Manitoba Elects Conservatives Ending New Democratic Ruleby
Tax controversy, voter fatigue weigh on incumbent government
Conservatives win majority, according to CBC early projection
Voters in the central Canadian province of Manitoba handed the ruling New Democratic Party their walking papers after 17 years in office, in part because of lingering frustration over a tax increase.
The Progressive Conservative Party, led by Brian Pallister, was on track to win a majority of the 57 seats in the provincial legislature, according to projections by the Canadian Broadcasting Corp. NDP Premier Greg Selinger had been sliding in public opinion polls since his government’s decision to raise the provincial sales tax in 2013.
The tax increase -- to 8 percent from 7 percent -- prompted a court challenge and five high-profile cabinet ministers called on Premier Greg Selinger to resign. The New Democrats have been in power since 1999. The incumbent premier took the reins in 2009 after serving as finance minister under Gary Doer, the former premier who went on to become Canada’s ambassador to the U.S.
Pallister’s party has pledged to roll back the provincial sales tax to 7 percent.

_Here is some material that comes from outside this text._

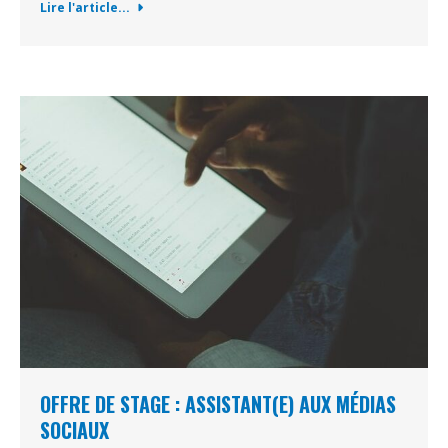
Lire l'article...
OFFRE DE STAGE : ASSISTANT(E) AUX MÉDIAS
SOCIAUX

“The PST represents a problem people see with the NDP,” said Christopher Adams, a political scientist with the University of Manitoba in Winnipeg. “It precipitated the gang of five marching out of the premier’s cabinet and continued to be on the opposition’s list of things to talk about.”
Manitoba -- Canada’s fifth most-populous province, with 1.3 million people -- is expected to be among the country’s strongest performers in 2016. Its economy is projected to grow by 2 percent this year, according to a survey of economists by Bloomberg News, trailing only Ontario and British Columbia.

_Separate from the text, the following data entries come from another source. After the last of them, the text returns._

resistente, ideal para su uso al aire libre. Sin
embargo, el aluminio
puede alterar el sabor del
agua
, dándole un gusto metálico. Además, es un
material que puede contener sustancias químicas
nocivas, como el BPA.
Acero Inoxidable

The provincial deficit, however, is rising. Manitoba expects to post a shortfall of C$773 million ($672 million) in the fiscal year that ended March 31, up from the C$422 million forecast in its 2015 budget. Deteriorating tax revenues and increased pressure on front-line services are to blame, the government said in a fiscal update last month.

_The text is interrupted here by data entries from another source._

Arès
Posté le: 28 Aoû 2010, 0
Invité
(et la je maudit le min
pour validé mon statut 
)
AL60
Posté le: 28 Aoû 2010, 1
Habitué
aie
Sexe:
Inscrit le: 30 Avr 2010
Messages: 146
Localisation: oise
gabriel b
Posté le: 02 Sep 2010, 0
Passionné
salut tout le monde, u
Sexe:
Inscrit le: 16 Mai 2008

Manufacturing is the largest industrial sector in Manitoba and since a majority of goods are exported, sales were limited in 2015 due to the global economic slowdown, falling prices and currency fluctuations, the government said.
Moody’s downgraded the province’s outlook to negative in August 2014 due to the “risk surrounding Manitoba’s plan to achieve a balanced budget by fiscal year 2016-17,” the ratings agency said in a statement at the time.
“Compared to previous years, I would say the NDP is a little bit tired,” Adams said.